Kurz vor dem Kinostart hat Südafrikas größter Filmverleih eine neue Doku über die First Lady der USA aus dem Programm genommen. Begründung: das „aktuelle Klima“. Rechte US-Kommentatoren sind empört.
Die Nachricht kommt wie aus dem Nichts. Eigentlich hätte das mit großem Aufwand inszenierte Porträt der US-Präsidentengattin heute in Südafrikas Kinos anlaufen sollen. Aber noch vor dem Start ist der letzte Vorhang schon gefallen.
Denn völlig überraschend hat der lokale Rechteinhaber Filmfinity die Reißleine gezogen und „Melania“ in letzter Sekunde aus seinem Angebot gestrichen. Die beiden größten Kinoketten des Landes sagten daraufhin die geplanten Aufführungen ab.
„Aktuelles Klima“ als Grund angeführt
Wichtig dabei ist: Ein staatliches Verbot gibt es nicht. Der Streifen ist nach einer Alters- und Inhaltsprüfung von der zuständigen Aufsichtsbehörde freigegeben worden. Von Zensur kann also keine Rede sein. Als Hintergrund für den Rückzug nennt der Filmverleih vielmehr das „current climate“, also das „aktuelle Klima“, ohne genauer darauf einzugehen. Allerdings ist das Verhältnis zwischen Südafrika und den USA schon seit einiger Zeit auf einem Tiefpunkt.
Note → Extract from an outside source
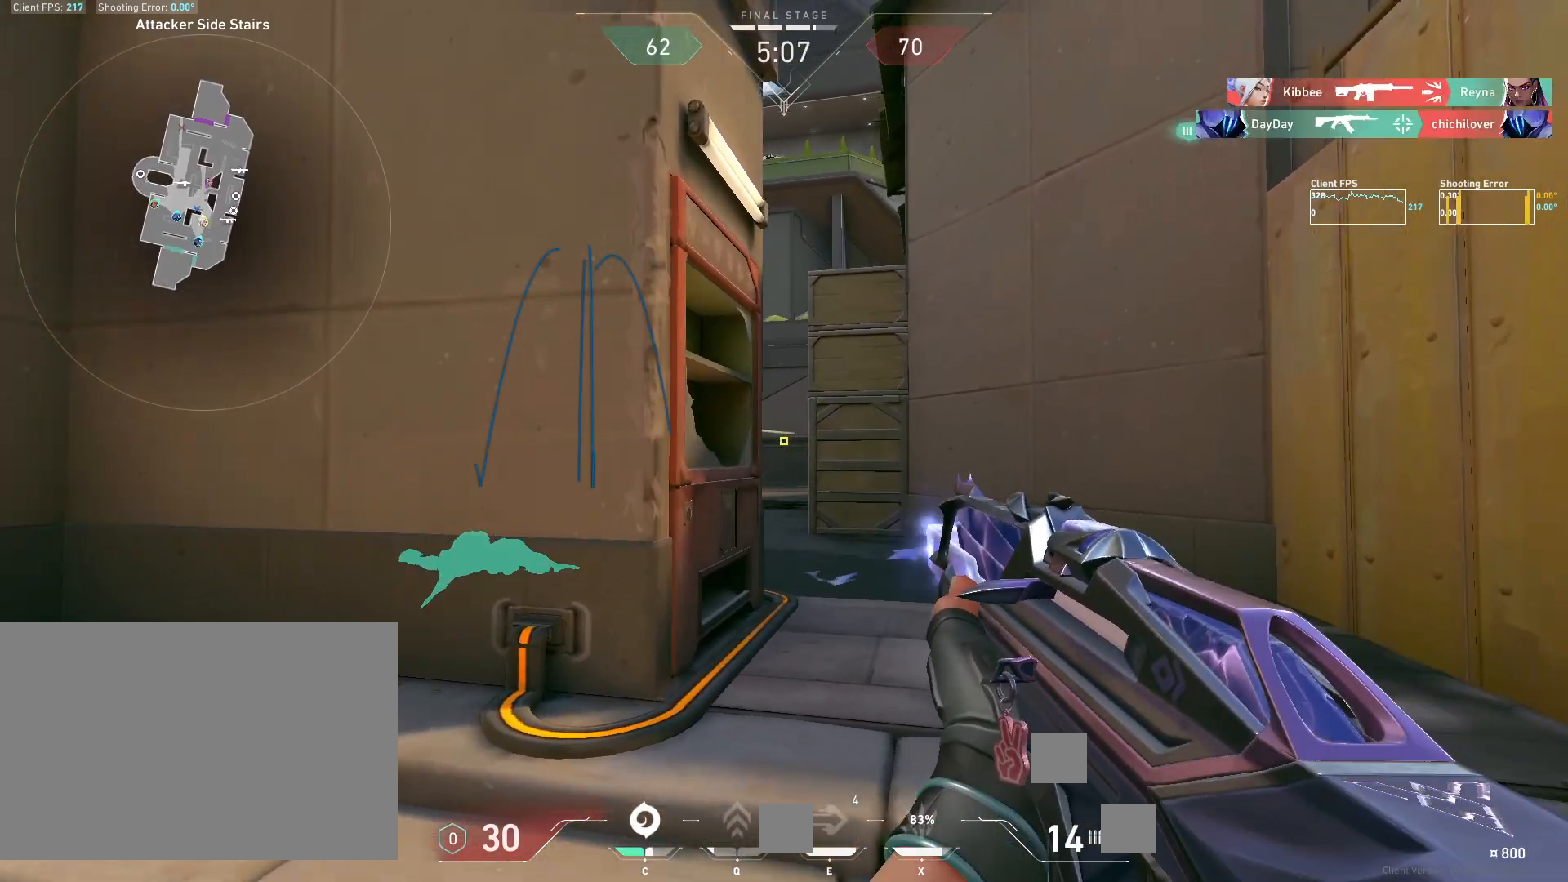
{"keys": [], "mouse": ["left"], "events": [[50, "mouse_left", "down"], [167, "mouse_left", "up"], [233, "d", "up"], [433, "mouse_left", "down"]]}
Die Trump-Administration hat auf südafrikanische Produkte hohe Strafzölle verhängt und beschuldigt die Regierung in Pretoria, einen Völkermord an der weißen Minderheit zu dulden. Dies weist Südafrika entschieden zurück. Ein Film über die Frau des US-Präsidenten kann da schnell als politisches Signal verstanden werden.
Aber auch wirtschaftliche Gründe dürften bei der Entscheidung, „Melania“ zu streichen, eine Rolle gespielt haben. In anderen Ländern soll der Vorverkauf für das Porträt nämlich extrem schleppend angelaufen sein, in den USA machen sich Late-Night-Shows über leere Kinosäle lustig.
US-Präsident Trump hält die Hand seiner Frau Melania bei der Premiere des Films „Melania“ in Washington.
Kritiker sprechen von Propagandainstrument
Die von der First Lady mitproduzierte Hochglanz-Dokumentation zeigt unter anderem, wie Melania Trump in den 20 Tagen vor der zweiten Amtseinführung des US-Präsidenten als Beraterin ihres Mannes auftritt, wie sie sich auf die Rückkehr ins Weiße Haus vorbereitet und welche Mode-Entscheidungen sie dabei trifft.
Kritiker bezeichnen „Melania“ als teures Prestigeprojekt und Propagandainstrument. Für die Rechte soll das Studio Amazon MGM 40 Millionen Dollar bezahlt haben. Die großangelegte Marketingkampagne für die Doku hat angeblich mehr als 30 Millionen gekostet – was Branchenkenner unüblich finden.
Empörung in den USA
In rechtskonservativen Kreisen der USA sorgt die Absetzung für Empörung. Podcasterin Katie Miller, die Frau des einflussreichen Vize-Stabschefs Stephen Miller, etwa sagte, natürlich werde das First-Lady-Porträt in Südafrika nicht gezeigt – schließlich sei das Land gegenüber Weißen voreingenommen.
Am Kap dagegen wird das Aus für „Melania“ eher gelassen kommentiert. In den sozialen Medien heißt es unter anderem: Keiner hat um diesen Film gebeten. Und: Warum um alles in der Welt sollten wir in Südafrika uns sowas ansehen?!
Für die Beziehungen zwischen Pretoria und Washington dürfte sich der abgesagte Kinostart zu einer neuen Belastungsprobe entwickeln. Denn US-Präsident Trump neigt bekanntlich dazu, Widerspruch persönlich zu nehmen.